Women who suffer from depression could be more susceptible to stroke, according to new US research.

Image: David Cheskin/PA Wire/Press Association Images

HAVING A HISTORY of depression could increase a woman’s risk of suffering a stroke, a six-year study has found.

After following more than 80,000 women aged 54 to 79 between 2000 and 2006, the US-based study concluded depression is associated with a greater risk of stroke.

Published by the American Heart Association’s online journal Stroke today, the research reveals that there is a 39 per cent higher risk of stroke amongst women who use antidepressants, while those who have a history of depression are 29 per cent more likely to suffer a stroke.
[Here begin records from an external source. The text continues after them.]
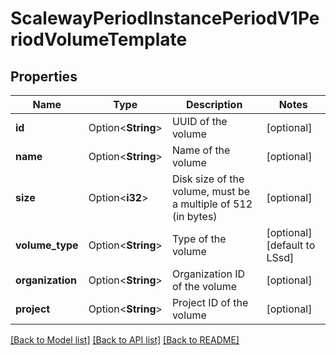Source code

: # ScalewayPeriodInstancePeriodV1PeriodVolumeTemplate

## Properties

Name | Type | Description | Notes
------------ | ------------- | ------------- | -------------
**id** | Option<**String**> | UUID of the volume | [optional]
**name** | Option<**String**> | Name of the volume | [optional]
**size** | Option<**i32**> | Disk size of the volume, must be a multiple of 512 (in bytes) | [optional]
**volume_type** | Option<**String**> | Type of the volume | [optional][default to LSsd]
**organization** | Option<**String**> | Organization ID of the volume | [optional]
**project** | Option<**String**> | Project ID of the volume | [optional]

[[Back to Model list]](../README.md#documentation-for-models) [[Back to API list]](../README.md#documentation-for-api-endpoints) [[Back to README]](../README.md)


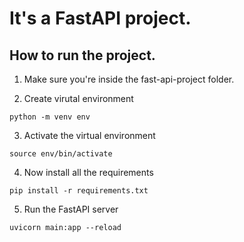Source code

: # It's a FastAPI project.

## How to run the project.

1. Make sure you're inside the fast-api-project folder.

2. Create virutal environment

`python -m venv env`

3. Activate the virtual environment

`source env/bin/activate`

4. Now install all the requirements

`pip install -r requirements.txt`

5. Run the FastAPI server

`uvicorn main:app --reload`
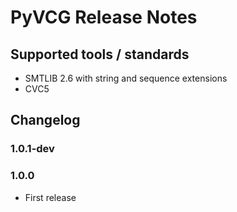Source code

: # PyVCG Release Notes

## Supported tools / standards

* SMTLIB 2.6 with string and sequence extensions
* CVC5

## Changelog


### 1.0.1-dev


### 1.0.0

* First release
One of the Harvard researchers, An Pan, said that stroke can increase the risk of depression and now there evidence that depression itself may increase risk of future stroke.

Although the study found a higher risk in antidepressant users, researchers were slow to point out a solid link. US News reports that Pan said the jury is still out on the role of antidepressants in upping stroke risk.

Dr Kathryn Rexrode, who led the research, said she does not think the medications themselves are the primary cause of the risk.

Throughout the study, researchers witnessed over 1,000 incidences of stroke. None of those studied had previously suffered from stroke but 22 per cent had been diagnosed with depression.

Depression has often been associated with an increased risk of heart disease and researchers took on this research as they wanted to see if there were any similar links between stroke and mental health.

Many lifestyle changes that are recommended as treatments for depression – such as healthy eating, regular exercise, sleeping well and not smoking – also apply to lowering the risk of stroke.

Women suffering from depression were more likely to smoke, exercise less and be single.